— start of Excerpt provided —

7. ERECTION OF ADVERTISEMENT
7.1 The Company shall erect the Advertisement, or arrange for the erection of the
Advertisement at the Location.
7.2 The Company may charge, on top of the Price, for any non-standard erection which shall
be payable by the Customer in accordance with these Terms.
7.3 The length of the display as detailed in the Confirmation shall start from the erection date
or 21 days after the Order, whichever is sooner.
7.4 If the Advertisement is damaged by the Company, the Company shall use a spare
Advertisement as supplied by the Customer. This shall be erected within 10 days of being
notified of the damage. If a spare has not been provided by the Customer, the Company
shall arrange for the production of a spare at the Customer’s expense. Any re-print shall
be done in the exact same form, font and text as the original Advertisement.
7.5 Any damage caused by a third party to the Advertisement, the Customer or Force Majeure
may be rectified by the Company on request, but at the Company’s current rates and shall
be dealt with as anticipated by clause 7.4.
7.6 Advertisements will be displayed for the duration as set out in the Confirmation, subject to
the provisions of these Terms.

8. ADVERTISEMENT CONTENT
8.1 The Customer warrants to the Company that:
8.1.1 the Advertisement is accurate where it states facts;
8.1.2 any opinions stated in the Advertisement are genuinely held; and
8.1.3 the Advertisement complies with all applicable laws in the UK.
8.2 The Customer warrants that the Advertisement does not:
8.2.1 contain any material which is defamatory, libellous, fraudulent or misleading of any
person;
8.2.2 contain any material which is obscene, offensive, hateful or inflammatory;
8.2.3 promote sexually explicit material;
8.2.4 promote violence;
8.2.5 promote discrimination based on race, sex, religion, nationality, disability, sexual
orientation or age;
8.2.6 infringe any copyright, database right or trade mark of any other person;
8.2.7 promote any illegal activity;
8.2.8 give the impression that it emanates from the Company;
8.2.9 advocate, promote or assist any unlawful act such as (by way of example only) copyright
infringement or computer misuse;
8.2.10 be likely to deceive any person; or
8.2.11 be made in breach of any legal duty owed to a third party, such as a contractual duty or a
duty of confidence.

— end of Excerpt provided —

▶ [Requirements]:
1. According to the advertising terms, how soon must a spare Advertisement be put up after the Company is told of damage?
2. Reproduce the passage of the advertising terms starting at "7. ERECTION OF" and ending at "whichever is sooner.".

— start of Given data —

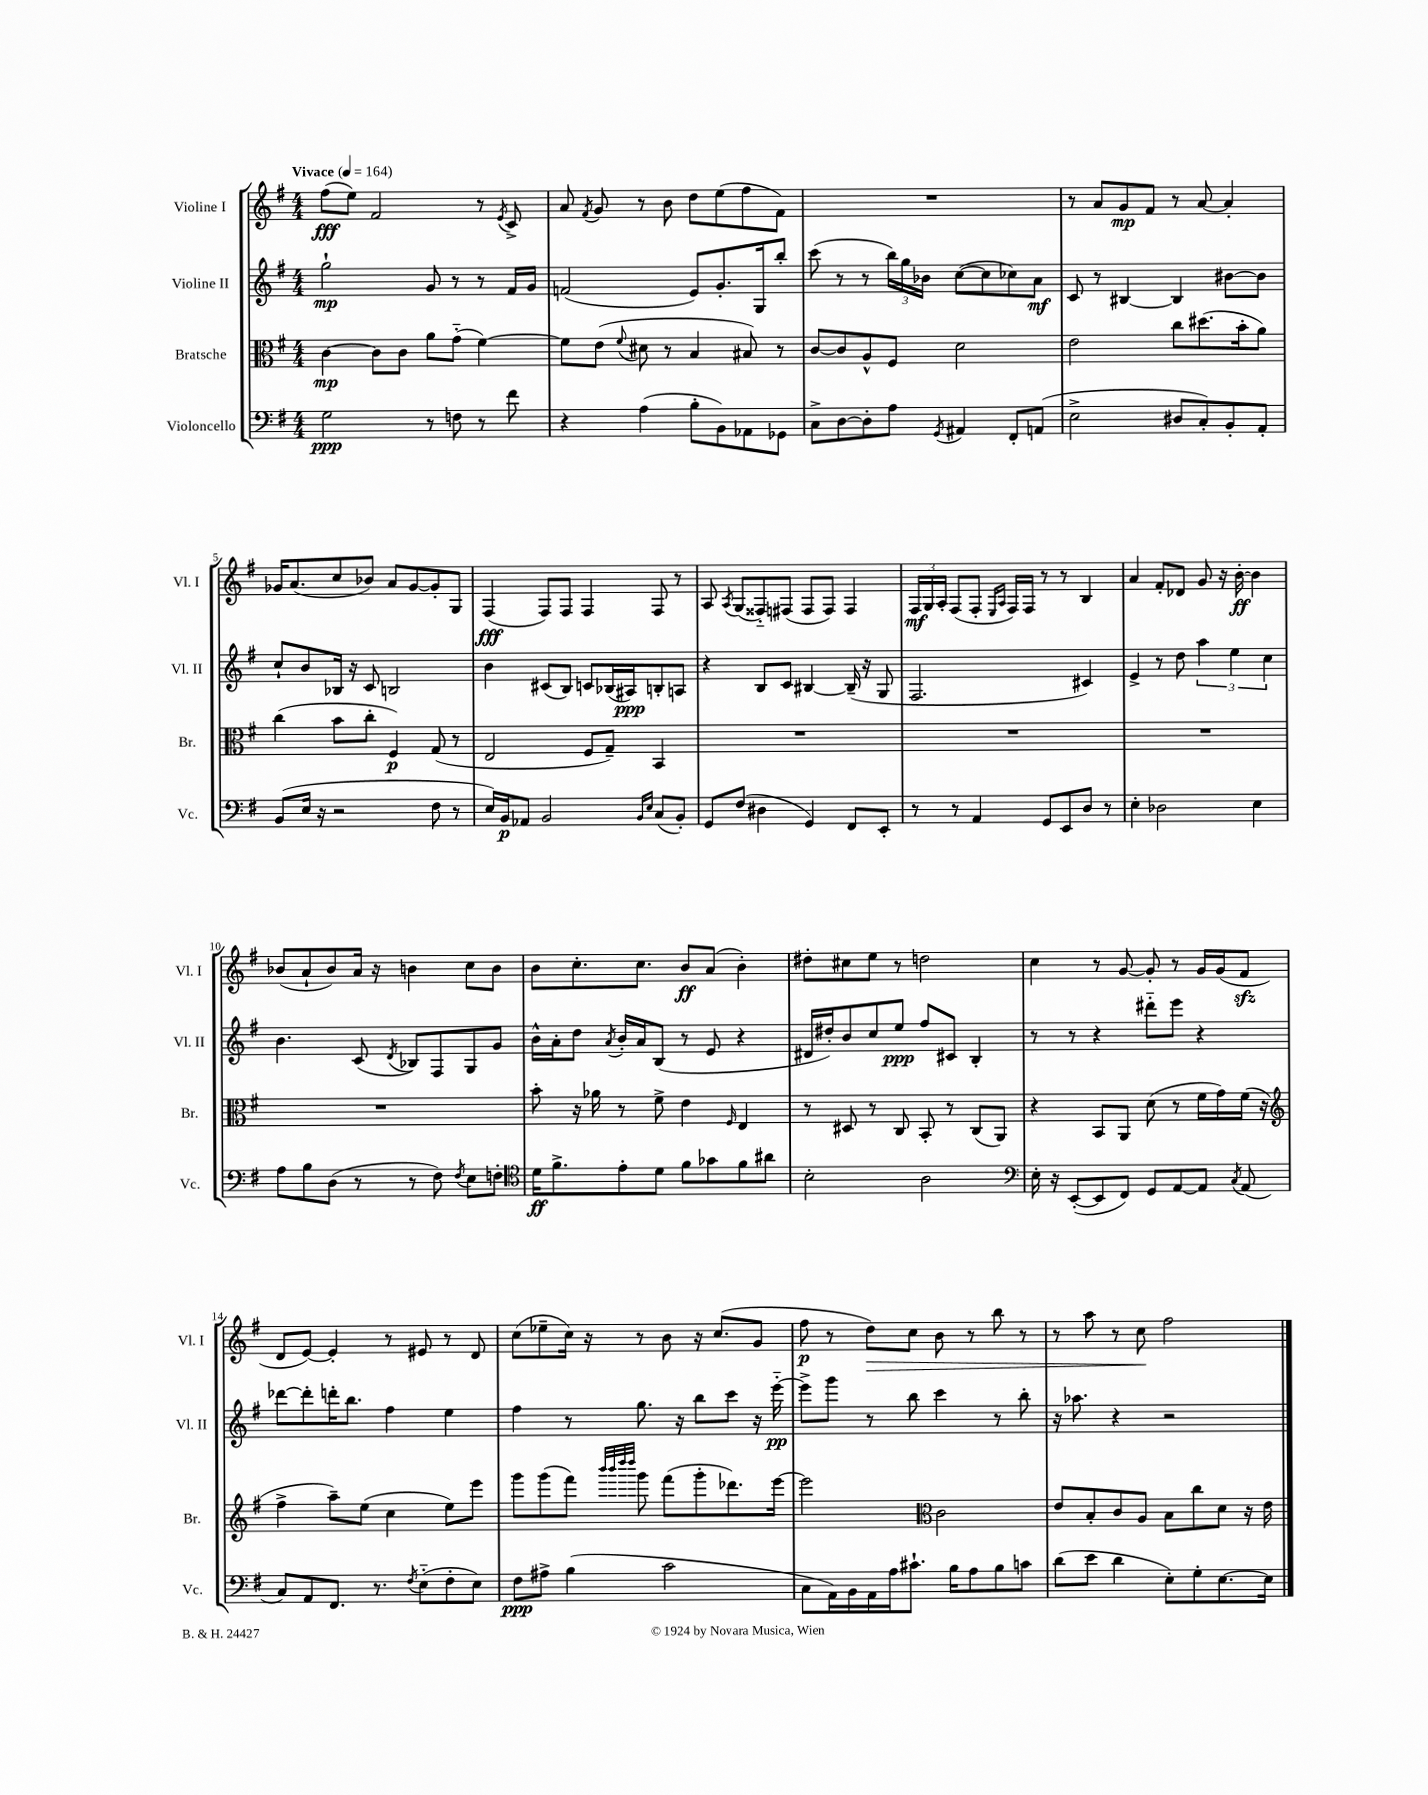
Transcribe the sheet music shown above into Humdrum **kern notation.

— end of Given data —

▶ [Answers to each task]:
1. Within 10 days of the Company being notified of the damage.

2.
7. ERECTION OF ADVERTISEMENT
7.1 The Company shall erect the Advertisement, or arrange for the erection of the
Advertisement at the Location.
7.2 The Company may charge, on top of the Price, for any non-standard erection which shall
be payable by the Customer in accordance with these Terms.
7.3 The length of the display as detailed in the Confirmation shall start from the erection date
or 21 days after the Order, whichever is sooner.